Verifico,porém, agora que a minha horta sem adubos começa a configurar-se como viável, agora que eliminei (sem os matar) os coelhos, apesar de as pequenas árvores (porque o Outrono, não é erro, foi seca e Março foi o que foi) apresentarem estranhas reacções,que as plantas estão stressadas. Uma planta perfeitamente apresentável num dia, aparece no dia seguinte cabisbaixa, porque a temperatura subiu de 18 graus para 35 sem dizer água vai. A rega (ainda me é possível, à minha ridícula escala microscópica) que valia antes já não vale. A terra está tão intrinsecamente seca que qualquer golpe de calor (ainda por cima tão súbito como tem sido) destrói toda a lógica.

## ITENS GUARDADOS
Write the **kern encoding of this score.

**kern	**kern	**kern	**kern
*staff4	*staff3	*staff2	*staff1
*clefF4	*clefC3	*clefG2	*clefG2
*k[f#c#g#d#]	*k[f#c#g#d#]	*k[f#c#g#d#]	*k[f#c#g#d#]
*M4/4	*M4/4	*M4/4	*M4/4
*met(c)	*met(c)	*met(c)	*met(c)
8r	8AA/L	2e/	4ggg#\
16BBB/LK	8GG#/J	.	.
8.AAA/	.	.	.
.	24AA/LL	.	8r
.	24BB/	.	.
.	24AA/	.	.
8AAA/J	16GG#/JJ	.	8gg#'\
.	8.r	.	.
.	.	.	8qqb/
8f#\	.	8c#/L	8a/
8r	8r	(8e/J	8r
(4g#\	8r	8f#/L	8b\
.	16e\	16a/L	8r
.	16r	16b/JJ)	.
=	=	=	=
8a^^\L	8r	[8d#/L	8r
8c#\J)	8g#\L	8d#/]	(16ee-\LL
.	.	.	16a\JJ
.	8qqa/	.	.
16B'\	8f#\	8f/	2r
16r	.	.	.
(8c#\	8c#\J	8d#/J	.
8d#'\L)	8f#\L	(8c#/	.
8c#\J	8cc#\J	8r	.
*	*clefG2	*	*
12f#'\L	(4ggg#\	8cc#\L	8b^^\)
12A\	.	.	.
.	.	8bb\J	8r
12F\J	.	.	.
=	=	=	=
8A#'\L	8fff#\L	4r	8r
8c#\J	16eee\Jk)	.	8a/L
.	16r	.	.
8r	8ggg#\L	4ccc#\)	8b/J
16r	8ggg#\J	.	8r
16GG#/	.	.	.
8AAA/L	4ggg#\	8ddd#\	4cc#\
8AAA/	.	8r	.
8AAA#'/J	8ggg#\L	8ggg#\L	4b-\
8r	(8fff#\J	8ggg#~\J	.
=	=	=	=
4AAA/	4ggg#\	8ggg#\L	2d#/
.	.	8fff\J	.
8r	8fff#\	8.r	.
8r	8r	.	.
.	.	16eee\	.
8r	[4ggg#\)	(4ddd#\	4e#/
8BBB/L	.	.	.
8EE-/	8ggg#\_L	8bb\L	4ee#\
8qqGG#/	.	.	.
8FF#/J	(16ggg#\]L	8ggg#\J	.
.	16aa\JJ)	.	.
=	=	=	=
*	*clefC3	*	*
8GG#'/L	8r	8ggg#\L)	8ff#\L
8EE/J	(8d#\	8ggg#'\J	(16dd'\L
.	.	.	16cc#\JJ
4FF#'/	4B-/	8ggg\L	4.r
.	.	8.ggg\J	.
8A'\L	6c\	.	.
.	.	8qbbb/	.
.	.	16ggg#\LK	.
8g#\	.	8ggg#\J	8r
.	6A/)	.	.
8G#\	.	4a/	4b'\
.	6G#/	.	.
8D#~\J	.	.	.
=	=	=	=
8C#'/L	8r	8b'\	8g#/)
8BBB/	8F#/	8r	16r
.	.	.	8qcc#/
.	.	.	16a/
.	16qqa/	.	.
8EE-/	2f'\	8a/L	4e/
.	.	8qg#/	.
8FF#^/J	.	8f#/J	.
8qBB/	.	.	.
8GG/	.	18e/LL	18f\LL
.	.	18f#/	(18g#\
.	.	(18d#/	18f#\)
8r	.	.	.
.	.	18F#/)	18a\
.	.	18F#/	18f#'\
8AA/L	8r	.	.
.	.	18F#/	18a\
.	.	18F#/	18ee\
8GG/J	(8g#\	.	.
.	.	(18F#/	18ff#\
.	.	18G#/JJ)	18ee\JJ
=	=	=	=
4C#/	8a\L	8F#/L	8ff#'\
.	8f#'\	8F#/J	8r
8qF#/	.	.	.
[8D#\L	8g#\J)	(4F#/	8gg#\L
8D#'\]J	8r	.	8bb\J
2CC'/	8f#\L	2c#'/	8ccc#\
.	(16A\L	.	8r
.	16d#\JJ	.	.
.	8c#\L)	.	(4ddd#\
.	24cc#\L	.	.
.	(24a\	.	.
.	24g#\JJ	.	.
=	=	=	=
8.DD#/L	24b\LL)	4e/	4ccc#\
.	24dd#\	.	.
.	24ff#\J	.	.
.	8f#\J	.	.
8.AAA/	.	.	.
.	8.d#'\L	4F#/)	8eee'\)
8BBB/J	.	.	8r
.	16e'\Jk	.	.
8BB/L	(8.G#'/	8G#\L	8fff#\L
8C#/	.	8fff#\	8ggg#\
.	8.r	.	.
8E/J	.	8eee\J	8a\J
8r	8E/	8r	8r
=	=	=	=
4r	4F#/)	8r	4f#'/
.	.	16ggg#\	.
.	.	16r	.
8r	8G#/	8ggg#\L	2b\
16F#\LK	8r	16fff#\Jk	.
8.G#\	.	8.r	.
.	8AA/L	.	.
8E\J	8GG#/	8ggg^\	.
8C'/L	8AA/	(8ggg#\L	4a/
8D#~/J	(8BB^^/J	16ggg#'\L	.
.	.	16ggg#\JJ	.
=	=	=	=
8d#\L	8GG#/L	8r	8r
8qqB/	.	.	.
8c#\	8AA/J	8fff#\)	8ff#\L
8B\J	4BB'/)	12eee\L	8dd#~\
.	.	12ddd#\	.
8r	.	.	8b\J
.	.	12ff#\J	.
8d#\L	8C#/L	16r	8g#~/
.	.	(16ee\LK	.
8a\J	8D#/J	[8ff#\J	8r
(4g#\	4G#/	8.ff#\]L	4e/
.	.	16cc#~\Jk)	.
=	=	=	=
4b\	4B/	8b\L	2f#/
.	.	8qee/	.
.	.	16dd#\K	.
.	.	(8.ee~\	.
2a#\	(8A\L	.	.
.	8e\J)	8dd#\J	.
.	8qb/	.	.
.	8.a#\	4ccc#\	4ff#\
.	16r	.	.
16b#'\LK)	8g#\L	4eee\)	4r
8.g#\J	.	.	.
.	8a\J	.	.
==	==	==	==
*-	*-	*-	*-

## TAREFAS E EXERCÍCIOS
• a. No texto sobre a horta, por que uma planta apresentável num dia aparece cabisbaixa no dia seguinte? Responda em uma a três frases.
• b. Prossiga o texto sobre a horta a partir da última frase.
Os itens não fazem falta para estas tarefas.

## LISTA DE RESPOSTAS
• a. Porque a temperatura subiu de 18 para 35 graus de repente, sem qualquer aviso.

• b.
Quero eu dizer, a terra é uma ponte entre o mundo mineral e a vida, as plantas, uma ponte entre a terra e nós, animais, e nós, uma ponte entre tudo isso e o céu (um um, presunção). A poesia que eu queria, um improvável equilíbrio entre o mundo lá fora e nós (os vários eus) cá dentro, o acaso objectivo, o ponto sublime em que por maravilha, por instantes, as contradições se resolvem, corre o risco de soçobrar por falta do seu substracto: nós, as plantas, a terra.

Mas estou eu com estas elocubrações meio metafísicas, e logo me dizem aqui ao lado,com certa razão, que o comando da televisão não aparece. Um momento...

Regresso, meia hora depois. O comando da televisão estava na casa de banho. Onde é que eu ia? Já me perdi.